DESCRIPTION OF THE TASK - Continue the post on the sodium selenate trial for PSP from the point where it stops.

PAGE TEXT -
Here’s some nice news. The Phase 2, double-blind trial of sodium selenate that I mentioned in my December 19 post as pending has just started recruiting patients. That orally-administered drug may slow the progression of PSP and other tauopathies. Unfortunately, at this point, it’s taking place only at six sites in Australia.
The trial is described in an article from late 2021 in the open-access journal BMJ Open. The first author is Lucy Vivash, a research fellow at Monash University in Melbourne. Terence J. O’Brien, MD, the neurology chief at that prestigious institution, is the senior (i.e., last-named) author. Australia does not require its trials to be listed in www.clinicaltrials.gov, and it isn’t. But it is listed in an equivalent database for Australia and New Zealand trials.
The mechanism of action of sodium selenate against PSP is to activate an enzyme called protein phosphatase 2. Like any phosphatase, it removes phosphate groups from the proteins to which they have become attached. Our bodies normally use phosphates as a way to regulate the activity of enzymes, but under some disease conditions, phosphates are attached to excess or in the wrong spots. In PSP, there is excellent evidence that inappropriate phosphorylation of tau encourages it to fold into a toxic form. In the words of the researchers:
“Protein phosphatase 2 (PP2A) is the major tau phosphatase in the brain accounting for more than 70% of brain phosphatase activity, and thus stimulation of its activity presents a compelling strategy for reducing hyperphosphorylated tau. PP2A is colocalised [in the same locations within the same brain cells] with tau, and in many neurodegenerative diseases, reduced PP2A activity is observed alongside reductions in tau dephosphorylation.”

SOURCE DATA -
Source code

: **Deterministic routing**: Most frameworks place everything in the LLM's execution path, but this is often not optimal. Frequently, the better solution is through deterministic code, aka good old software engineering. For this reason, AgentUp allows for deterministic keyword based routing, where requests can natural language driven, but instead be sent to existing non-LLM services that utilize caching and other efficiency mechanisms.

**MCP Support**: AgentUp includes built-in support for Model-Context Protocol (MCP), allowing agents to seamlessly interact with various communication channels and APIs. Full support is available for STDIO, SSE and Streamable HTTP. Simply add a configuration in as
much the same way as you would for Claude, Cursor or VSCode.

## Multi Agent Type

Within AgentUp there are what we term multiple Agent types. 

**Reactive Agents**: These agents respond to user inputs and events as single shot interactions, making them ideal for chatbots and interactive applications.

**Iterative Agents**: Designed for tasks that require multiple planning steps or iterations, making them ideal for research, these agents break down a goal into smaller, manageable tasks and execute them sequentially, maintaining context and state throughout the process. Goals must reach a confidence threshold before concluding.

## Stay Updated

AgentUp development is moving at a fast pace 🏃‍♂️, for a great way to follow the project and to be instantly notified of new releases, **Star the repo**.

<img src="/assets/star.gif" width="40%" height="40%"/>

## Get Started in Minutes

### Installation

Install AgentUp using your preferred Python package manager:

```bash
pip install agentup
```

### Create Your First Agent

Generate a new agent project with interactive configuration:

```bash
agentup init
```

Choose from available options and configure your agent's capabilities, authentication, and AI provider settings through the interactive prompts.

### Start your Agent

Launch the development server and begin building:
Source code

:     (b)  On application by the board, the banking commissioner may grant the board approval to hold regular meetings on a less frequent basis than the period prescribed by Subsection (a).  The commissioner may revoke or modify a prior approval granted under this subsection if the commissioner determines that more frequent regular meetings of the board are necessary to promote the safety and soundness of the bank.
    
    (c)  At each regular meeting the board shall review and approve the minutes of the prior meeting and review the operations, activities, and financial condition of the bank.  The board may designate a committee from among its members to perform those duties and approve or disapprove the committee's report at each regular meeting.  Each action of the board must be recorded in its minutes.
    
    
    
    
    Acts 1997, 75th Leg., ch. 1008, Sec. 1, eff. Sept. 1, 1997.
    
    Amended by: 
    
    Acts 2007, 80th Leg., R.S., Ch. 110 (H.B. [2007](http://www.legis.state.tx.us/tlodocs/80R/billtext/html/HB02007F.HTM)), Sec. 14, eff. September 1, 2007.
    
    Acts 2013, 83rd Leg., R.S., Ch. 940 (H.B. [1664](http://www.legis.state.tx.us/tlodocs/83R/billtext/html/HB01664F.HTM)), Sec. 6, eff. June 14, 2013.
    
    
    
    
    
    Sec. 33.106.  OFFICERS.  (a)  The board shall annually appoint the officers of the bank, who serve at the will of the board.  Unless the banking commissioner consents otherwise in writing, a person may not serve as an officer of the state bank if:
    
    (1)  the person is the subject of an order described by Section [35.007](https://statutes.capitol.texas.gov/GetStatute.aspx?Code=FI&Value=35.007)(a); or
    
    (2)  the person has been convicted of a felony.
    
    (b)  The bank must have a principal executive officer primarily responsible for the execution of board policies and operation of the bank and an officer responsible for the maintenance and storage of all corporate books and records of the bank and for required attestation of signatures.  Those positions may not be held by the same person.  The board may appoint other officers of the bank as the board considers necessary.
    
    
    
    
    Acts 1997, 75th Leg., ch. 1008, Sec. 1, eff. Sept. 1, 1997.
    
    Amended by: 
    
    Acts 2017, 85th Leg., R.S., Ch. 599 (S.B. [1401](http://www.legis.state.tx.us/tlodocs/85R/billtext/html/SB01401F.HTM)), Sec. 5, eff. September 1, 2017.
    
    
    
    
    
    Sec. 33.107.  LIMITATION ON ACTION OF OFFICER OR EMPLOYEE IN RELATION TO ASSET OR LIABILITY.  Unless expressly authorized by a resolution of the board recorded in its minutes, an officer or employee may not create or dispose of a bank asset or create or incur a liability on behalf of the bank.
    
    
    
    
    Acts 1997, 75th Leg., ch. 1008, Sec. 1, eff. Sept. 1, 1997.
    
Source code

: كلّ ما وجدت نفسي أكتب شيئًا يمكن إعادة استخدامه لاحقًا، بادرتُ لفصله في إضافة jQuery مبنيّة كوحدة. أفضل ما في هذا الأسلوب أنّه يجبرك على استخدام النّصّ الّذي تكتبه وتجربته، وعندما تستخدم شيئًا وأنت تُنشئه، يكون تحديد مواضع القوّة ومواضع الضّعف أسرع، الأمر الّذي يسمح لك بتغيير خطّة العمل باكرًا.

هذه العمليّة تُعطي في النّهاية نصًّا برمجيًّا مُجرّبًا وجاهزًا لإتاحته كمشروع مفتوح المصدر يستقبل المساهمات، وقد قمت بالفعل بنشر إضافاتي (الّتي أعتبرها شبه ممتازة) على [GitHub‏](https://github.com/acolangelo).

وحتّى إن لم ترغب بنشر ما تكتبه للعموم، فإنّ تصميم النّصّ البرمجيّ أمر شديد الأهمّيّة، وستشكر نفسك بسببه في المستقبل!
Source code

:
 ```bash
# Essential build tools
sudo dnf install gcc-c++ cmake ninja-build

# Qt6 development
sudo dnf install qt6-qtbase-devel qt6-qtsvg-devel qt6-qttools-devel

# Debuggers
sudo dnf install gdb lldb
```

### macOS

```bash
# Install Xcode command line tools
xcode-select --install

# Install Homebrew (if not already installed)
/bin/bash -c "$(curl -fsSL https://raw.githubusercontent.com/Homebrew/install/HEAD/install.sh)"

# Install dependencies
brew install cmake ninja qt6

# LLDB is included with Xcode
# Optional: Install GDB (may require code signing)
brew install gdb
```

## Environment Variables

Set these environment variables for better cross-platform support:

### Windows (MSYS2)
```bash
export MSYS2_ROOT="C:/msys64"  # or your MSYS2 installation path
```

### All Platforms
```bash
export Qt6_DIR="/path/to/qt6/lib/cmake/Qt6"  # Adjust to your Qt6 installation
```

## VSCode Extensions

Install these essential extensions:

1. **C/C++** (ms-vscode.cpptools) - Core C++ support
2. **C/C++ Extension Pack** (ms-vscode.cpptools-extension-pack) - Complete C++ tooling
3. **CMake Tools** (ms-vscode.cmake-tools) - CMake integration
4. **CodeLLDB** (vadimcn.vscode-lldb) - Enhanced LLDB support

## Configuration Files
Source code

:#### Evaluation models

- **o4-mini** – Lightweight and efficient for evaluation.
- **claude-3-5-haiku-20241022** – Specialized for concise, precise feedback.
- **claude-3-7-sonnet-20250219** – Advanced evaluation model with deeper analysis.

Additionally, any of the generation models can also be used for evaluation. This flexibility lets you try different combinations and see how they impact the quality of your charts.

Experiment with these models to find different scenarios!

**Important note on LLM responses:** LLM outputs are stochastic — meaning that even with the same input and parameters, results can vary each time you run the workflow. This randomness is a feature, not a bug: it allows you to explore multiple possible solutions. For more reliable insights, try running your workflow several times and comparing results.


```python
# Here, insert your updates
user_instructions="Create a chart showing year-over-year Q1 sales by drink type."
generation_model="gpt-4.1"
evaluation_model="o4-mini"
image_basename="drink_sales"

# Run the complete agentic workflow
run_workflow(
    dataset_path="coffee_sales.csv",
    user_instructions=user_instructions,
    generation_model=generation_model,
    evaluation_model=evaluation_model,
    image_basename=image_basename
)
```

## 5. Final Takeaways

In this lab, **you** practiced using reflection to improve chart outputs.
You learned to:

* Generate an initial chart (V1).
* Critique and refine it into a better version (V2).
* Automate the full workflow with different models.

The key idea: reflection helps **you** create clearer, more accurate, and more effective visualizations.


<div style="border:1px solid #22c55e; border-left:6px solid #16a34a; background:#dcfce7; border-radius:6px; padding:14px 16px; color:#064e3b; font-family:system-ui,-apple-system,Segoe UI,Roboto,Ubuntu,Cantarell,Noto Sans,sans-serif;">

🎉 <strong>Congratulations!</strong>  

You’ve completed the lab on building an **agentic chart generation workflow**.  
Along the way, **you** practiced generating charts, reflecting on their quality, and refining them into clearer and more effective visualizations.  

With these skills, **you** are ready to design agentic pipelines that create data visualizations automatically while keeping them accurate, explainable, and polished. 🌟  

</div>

RESULT FOR THIS TASK -
The year-long trial will include 70 patients with PSP-Richardson syndrome, half of whom will receive placebo. This trial is unusual in that the primary outcome measure will not be a clinical evaluation of patients’ neurological performance and subject reports of symptoms such as the PSP Rating Scale (PSPRS). Rather, the primary outcome will be a slowing of the rate of brain atrophy as measured by before-and-after MRI scans. This has been shown to correlate better with the passage of time than the PSPRS or any other clinical measure of PSP progression. However, it’s not clear if it actually correlates as well with daily functioning. True, traditional measures are included as secondary outcome measures, but no drug developer wants to rest their case for drug approval on a secondary measure when the designated primary measure failed to show benefit.
I suspect, but don’t know, that the MRI measure was chosen as the primary outcome measure because its greater sensitivity to change over time permitted enrolling only 70 patients (to be able to detect a 50% reduction in progression rate), as opposed to the 102 patients required by the next-most-sensitive measure, the PSPRS. Each additional patient increases the cost of the trial, and this one is financed by a grant from the Australian government rather than by any drug company. So financial constraints may have been more of an issue than usual in the study design.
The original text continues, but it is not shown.